Today, we will continue on in the series “Why Do Some Christian Not Read the Bible Every Day”, focusing on reason number 3.
Reason #3: Lack of Knowledge or Understanding
There was a time in my life not long ago if asked “Why don’t you read your Bible,” I would have answered that the Bible was too hard to understand. I grew up in church, went to Sunday school faithfully, but as an adult I still knew very few Bible stories. When I first started teaching Sunday school there were times I felt the children knew the stories better than I did. Why was that? It was because I had given up reading my Bible. I always considered myself a smart person. I made good grades all throughout school. I excelled in college. I loved research and writing papers. But reading the Bible made me feel stupid, so I quit; thereby robbing myself of biblical knowledge and understanding.
I believe everyone has struggled in some form or another with reading the bible. The Bible is not confusing, misleading, or unclear; our sinful nature, desires, interpretations have gotten in the way. I think some of us are so busy trying to outsmart one another; we have made God’s word more complicated than it was intended.
So, how can we begin to understand the Bible? Below, I will be giving some tips that I have found useful in my understanding, but first I would like to stress that I believe true understanding comes once we have a relationship with Jesus Christ. Not to say that you cannot have any understanding before then, but I believe full understanding comes when we are walking with the Lord. If you have a relationship with the Lord and you begin to struggle, let me encourage you to seek the Lord on this issue. Maybe there is unconfessed sin in your life interfering with your relationship or maybe there is some disobedience that needs to be addressed.
1. It is important to pick a translation of the Bible that works for you. Let’s be honest, the King James Version is probably not the best fit for a new Christian. When I first started looking into a real relationship with Christ, I read from “The Message”. This version is a very loose translation of the Bible (the joke being it even contains recipes), and I do not recommend it unless it is absolutely necessary. For easy reading, I like the New Living Translation. If I am memorizing scripture, I like NKJ or NIV. There is endless controversy on which translations to use and not use, but you have to find what works for you.

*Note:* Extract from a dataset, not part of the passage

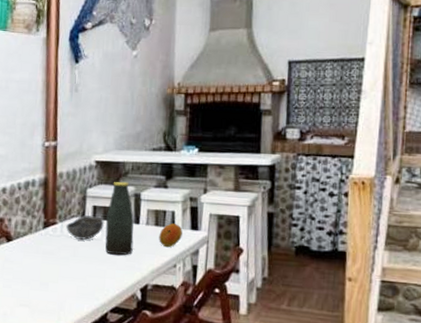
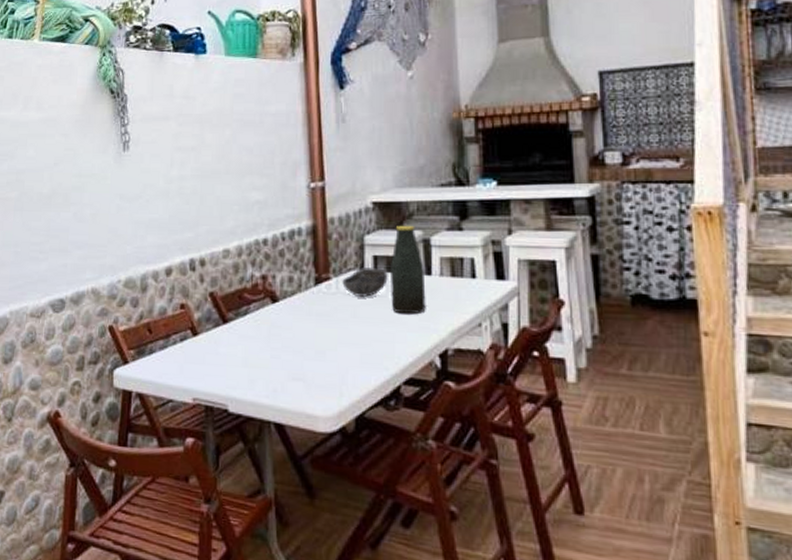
fruit: present [159,223,183,247] -> none [457,273,486,302]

2. Start your reading time in prayer. While I believe everyone should have their own approach to reading the Bible, I believe it is imperative to pray first because it invites the Lord to be present. I also like to pray fist because it helps me clear my mind and shake off the world.
3. Don’t read the Bible in order. It is suggested to start in the New Testament because it is an easier read. This is hard for a bookworm like myself, who always has to read a book from start to finish. When I first started reading, someone suggested the following reading plan : (1)Mark-it is chronological; (2) Matthew-it gives a lot of details; (3) John-focuses on the life of Jesus; (4) Luke; (5) Acts; and (6) Galatians.
4. Avoid commentary when you are first beginning. The reason behind that suggestion is that commentary is from people, not God. Some even go further and suggest that you should not read a study bible, but study bibles can give clarity to some texts, so you must weigh the pros and cons yourself. I personally do not like to use commentary until after I have completed my reading so that I don’t let people thoughts override God’s thoughts. I also can get caught up flipping back and forth, where it turns more into a research project than a daily reading.
5. Pray when you are done. Thank God for what you read. Ask him to help you apply what you learned to your life and keep it in your heart.
I would also like to add, don’t make reading the bible about yourself, but I will wait to discuss that tomorrow as reason #4 is about having a self-centered mind set.